- _Task prompt_: Please copy out the text of all the records below, replacing "confidence" with "courage" and leaving everything else unchanged. Omit the pictures.

- _Dataset entries_:
---

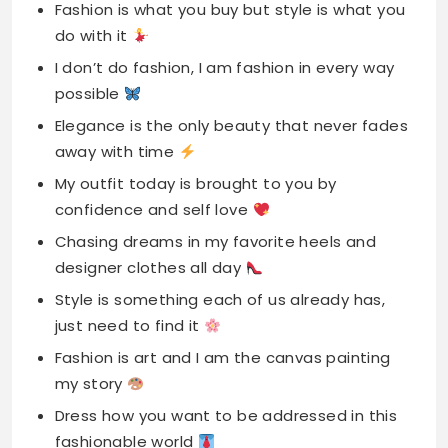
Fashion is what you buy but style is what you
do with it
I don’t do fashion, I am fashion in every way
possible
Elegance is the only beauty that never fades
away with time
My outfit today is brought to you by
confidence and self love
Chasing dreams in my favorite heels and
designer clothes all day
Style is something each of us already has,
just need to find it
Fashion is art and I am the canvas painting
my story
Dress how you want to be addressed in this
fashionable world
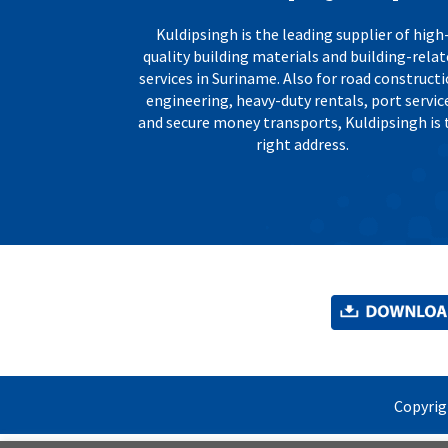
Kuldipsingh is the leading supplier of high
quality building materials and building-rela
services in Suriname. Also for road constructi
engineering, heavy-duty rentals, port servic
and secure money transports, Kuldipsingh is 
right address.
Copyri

---

- _Answer to this task_:
Fashion is what you buy but style is what you
do with it
I don’t do fashion, I am fashion in every way
possible
Elegance is the only beauty that never fades
away with time
My outfit today is brought to you by
courage and self love
Chasing dreams in my favorite heels and
designer clothes all day
Style is something each of us already has,
just need to find it
Fashion is art and I am the canvas painting
my story
Dress how you want to be addressed in this
fashionable world
Kuldipsingh is the leading supplier of high
quality building materials and building-rela
services in Suriname. Also for road constructi
engineering, heavy-duty rentals, port servic
and secure money transports, Kuldipsingh is 
right address.
Copyri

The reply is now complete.